The charm of video games, said Jani, is also that they do not yield to propaganda, unlike films, because those who make the games often have to relinquish authorial control once the game is made available to players. “With films, it is possible to bend them to propaganda or violence in very particular ways,” said Jani. “Video games have proven incredibly resistant to this. When they are used for propaganda or used to advocate a specific kind of violence, they break miserably and often turn out to be pretty bad games because they are not open enough to other authorial interpretations. You have to relinquish control and allow players to interpret the game as they are playing it. That is a fundamental tenet of making games.” Romig gave the example of ‘Disco Elysium’, a video game designed by a group of Estonian Marxists, in which you play as a detective trying to solve a murder mystery.

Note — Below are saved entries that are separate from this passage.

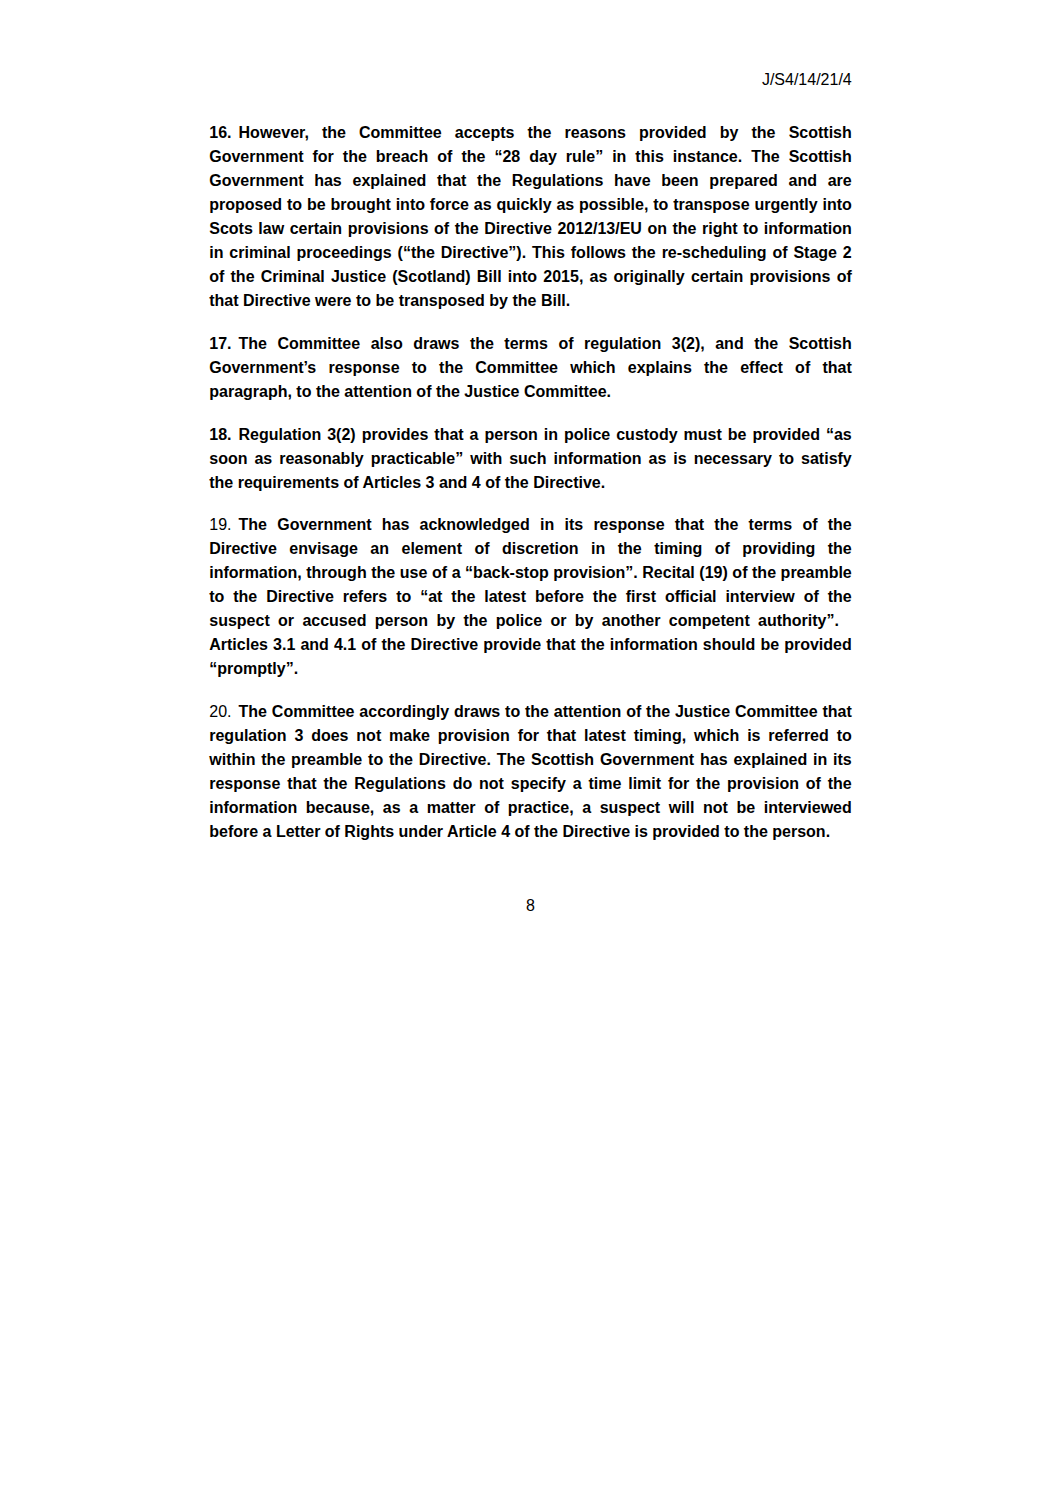J/S4/14/21/4
16. However, the Committee accepts the reasons provided by the Scottish Government for the breach of the “28 day rule” in this instance. The Scottish Government has explained that the Regulations have been prepared and are proposed to be brought into force as quickly as possible, to transpose urgently into Scots law certain provisions of the Directive 2012/13/EU on the right to information in criminal proceedings (“the Directive”). This follows the re-scheduling of Stage 2 of the Criminal Justice (Scotland) Bill into 2015, as originally certain provisions of that Directive were to be transposed by the Bill.
17. The Committee also draws the terms of regulation 3(2), and the Scottish Government’s response to the Committee which explains the effect of that paragraph, to the attention of the Justice Committee.
18. Regulation 3(2) provides that a person in police custody must be provided “as soon as reasonably practicable” with such information as is necessary to satisfy the requirements of Articles 3 and 4 of the Directive.
19. The Government has acknowledged in its response that the terms of the Directive envisage an element of discretion in the timing of providing the information, through the use of a “back-stop provision”. Recital (19) of the preamble to the Directive refers to “at the latest before the first official interview of the suspect or accused person by the police or by another competent authority”. Articles 3.1 and 4.1 of the Directive provide that the information should be provided “promptly”.
20. The Committee accordingly draws to the attention of the Justice Committee that regulation 3 does not make provision for that latest timing, which is referred to within the preamble to the Directive. The Scottish Government has explained in its response that the Regulations do not specify a time limit for the provision of the information because, as a matter of practice, a suspect will not be interviewed before a Letter of Rights under Article 4 of the Directive is provided to the person.
8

Even though the designers have a specific political stance, they don’t impose it on the players, who are given a lot of latitude in choosing their political perspective. “But no matter which approach you take, the game is going to roast you, even if you become a Marxist,” said Romig. “But it roasts you the hardest if you choose to be a centrist, because it knows that some people try to get out of being political by choosing the middle road.”

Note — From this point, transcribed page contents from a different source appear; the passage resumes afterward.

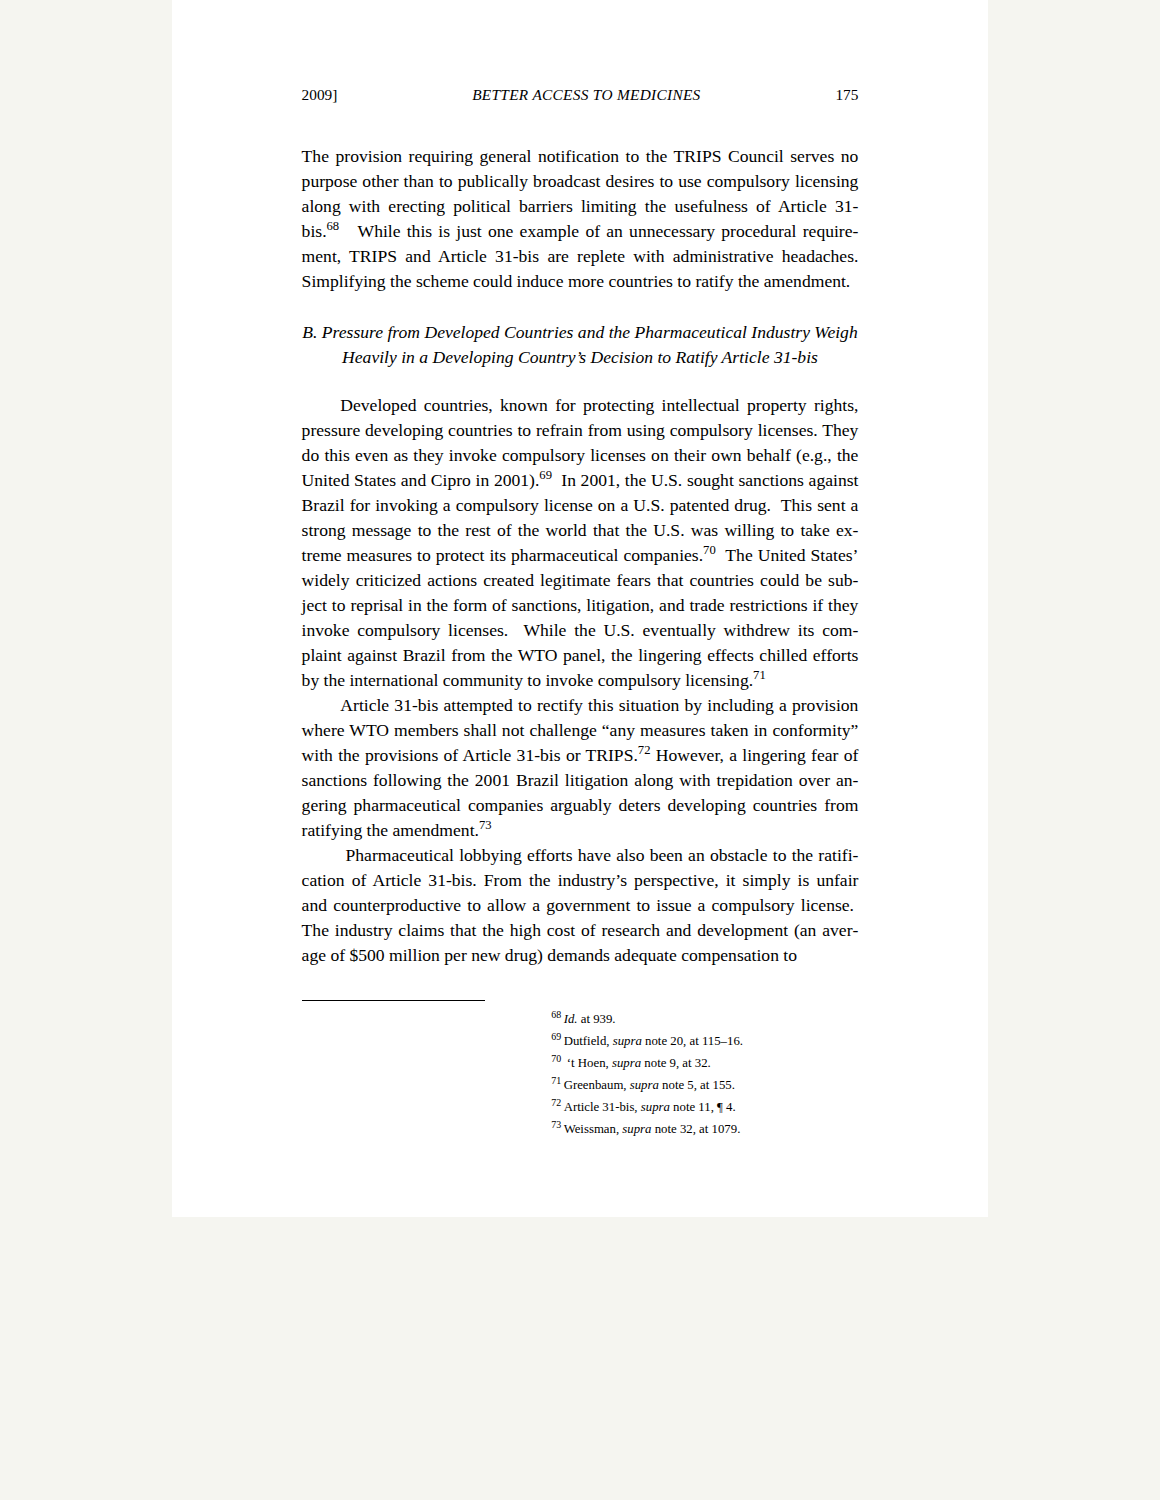2009] BETTER ACCESS TO MEDICINES 175
The provision requiring general notification to the TRIPS Council serves no purpose other than to publically broadcast desires to use compulsory licensing along with erecting political barriers limiting the usefulness of Article 31-bis.68 While this is just one example of an unnecessary procedural requirement, TRIPS and Article 31-bis are replete with administrative headaches. Simplifying the scheme could induce more countries to ratify the amendment.
B. Pressure from Developed Countries and the Pharmaceutical Industry Weigh Heavily in a Developing Country’s Decision to Ratify Article 31-bis
Developed countries, known for protecting intellectual property rights, pressure developing countries to refrain from using compulsory licenses. They do this even as they invoke compulsory licenses on their own behalf (e.g., the United States and Cipro in 2001).69 In 2001, the U.S. sought sanctions against Brazil for invoking a compulsory license on a U.S. patented drug. This sent a strong message to the rest of the world that the U.S. was willing to take extreme measures to protect its pharmaceutical companies.70 The United States’ widely criticized actions created legitimate fears that countries could be subject to reprisal in the form of sanctions, litigation, and trade restrictions if they invoke compulsory licenses. While the U.S. eventually withdrew its complaint against Brazil from the WTO panel, the lingering effects chilled efforts by the international community to invoke compulsory licensing.71
Article 31-bis attempted to rectify this situation by including a provision where WTO members shall not challenge “any measures taken in conformity” with the provisions of Article 31-bis or TRIPS.72 However, a lingering fear of sanctions following the 2001 Brazil litigation along with trepidation over angering pharmaceutical companies arguably deters developing countries from ratifying the amendment.73
Pharmaceutical lobbying efforts have also been an obstacle to the ratification of Article 31-bis. From the industry’s perspective, it simply is unfair and counterproductive to allow a government to issue a compulsory license. The industry claims that the high cost of research and development (an average of $500 million per new drug) demands adequate compensation to
68 Id. at 939.
69 Dutfield, supra note 20, at 115–16.
70 ‘t Hoen, supra note 9, at 32.
71 Greenbaum, supra note 5, at 155.
72 Article 31-bis, supra note 11, ¶ 4.
73 Weissman, supra note 32, at 1079.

But the world of video games is still veiled to many, mostly because we lack the critical vocabulary to understand and describe their impact, and to codify which ideas they are uniquely suited to explore. That is because video games are still a relatively young medium. Just like cinema, in its first few decades, was not taken seriously or considered as art, the potential of video games today is also largely not exploited.

Also, the video game industry, for the large part, is still insular and has, for a long time, been a medium of privilege, said Jani. Even as indie games explore the world through nuanced perspectives in weird and wonderful ways, the mainstream industry continues to remain fascinated by first person shooter and third person adventure games that have very little to do with detailed storytelling. And it offers stiff resistance to those who try to break the mould. Jani gave the example of Gamergate in 2014-2015, when a group of right-wingers and white male players organised an online harassment campaign against diverse voices and representation in video games and game cultures.

But resistance has a way of thriving the more it is quenched. In increasingly popular corners of the internet, developers continue to play around with form and content, coming up with fascinating video games like ‘This War of Mine’ (which explores the mental health of youngsters in conflict zones) and ‘Consume Me’ (about the compulsive nature of eating disorders), which let you experience in ways that no other medium can the incredible privilege and pain of being human.